With regard to Dinah, I now faced a monumental problem. The internal feeling was that she should be avoided at all costs. Because of price erosions, we faced cutbacks. Employees blamed her for production layoffs. The internal friction kept mounting. Dinah’s ability to interface effectively with her colleagues and other departments plummeted to a point where normal functioning was impossible.
Fred called me into his office two months after the Partco episode and suggested that I fire Dinah. He told me that he was worried about results. Although he had nothing personally against her, he felt that she must go because she was seriously affecting my department’s overall performance. I defended Dinah by stating that the Partco matter would blow over and given time I could smooth things out. I pointed out Dinah’s accomplishments and stated I really wanted her to stay. Fred dropped the issue, but my problem persisted.
Things went from bad to worse. Finally, I decided to try to solve the problem myself. I had known Dinah well for many years and had a good relationship with her before the incident. I took her to lunch to address the issue. Over lunch, I acknowledged the stress the Partco situation had put on her and suggested that she move away for a while to the West Coast, where she could handle that area independently.
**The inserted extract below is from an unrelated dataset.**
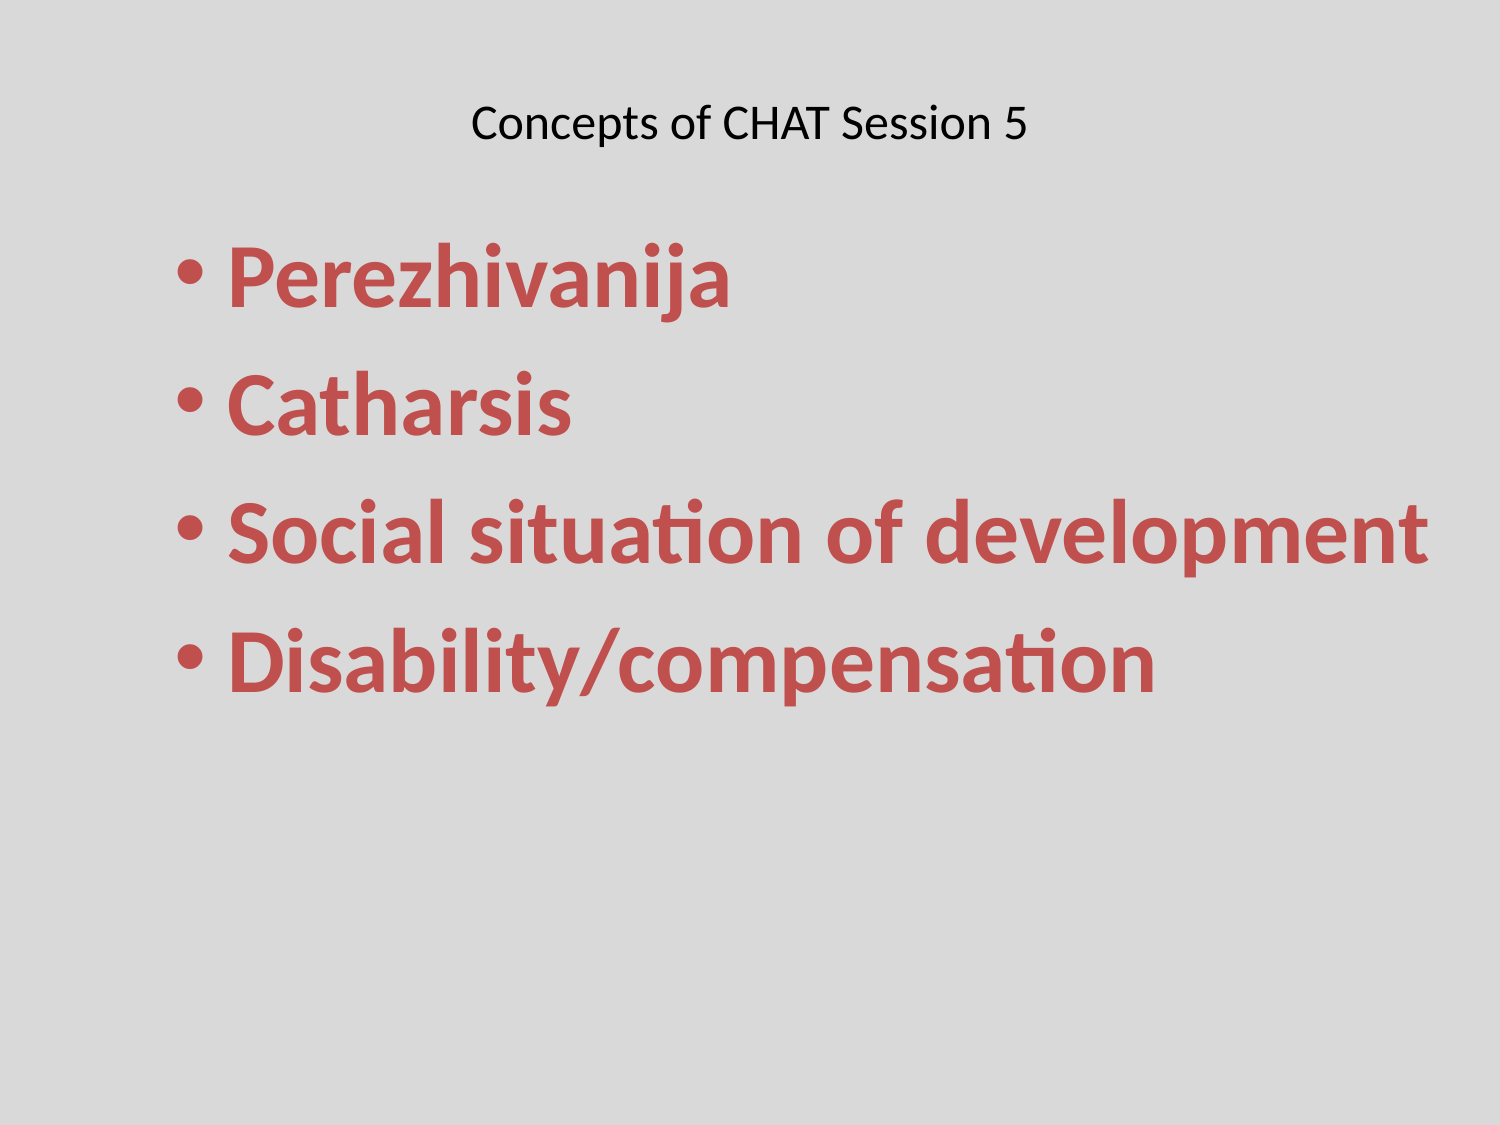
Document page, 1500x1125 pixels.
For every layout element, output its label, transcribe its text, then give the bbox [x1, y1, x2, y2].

Dinah was hurt and asked why I didn’t just fire her already. I responded by accusing her of causing the problem in the first place by going to Partco.
Dinah came back at me, calling me a lackey for having taken her story to Fred and having brought his management message back. She said I hadn’t even attempted a solution and that I didn’t have the guts to stand up for what was right. I was only interested in protecting my backside and keeping Fred happy. As her manager, I should have protected her and taken some of the heat off her back. Dinah refused to transfer or to quit. She told me to go ahead and fire her, and she walked out.
I sat in a daze as I watched Dinah leave the restaurant. What the heck went wrong? Had Dinah done the morally right thing? Was I right in defending MagRec’s position? Should I have taken a stand with Fred? Should I have gone over Fred’s head to Mr. Leed? Am I doing the right thing? Should I listen to Fred and fire Dinah? If not, how do I get my department back on track? What am I saying? If Dinah is right, shouldn’t I be defending her rather than MagRec?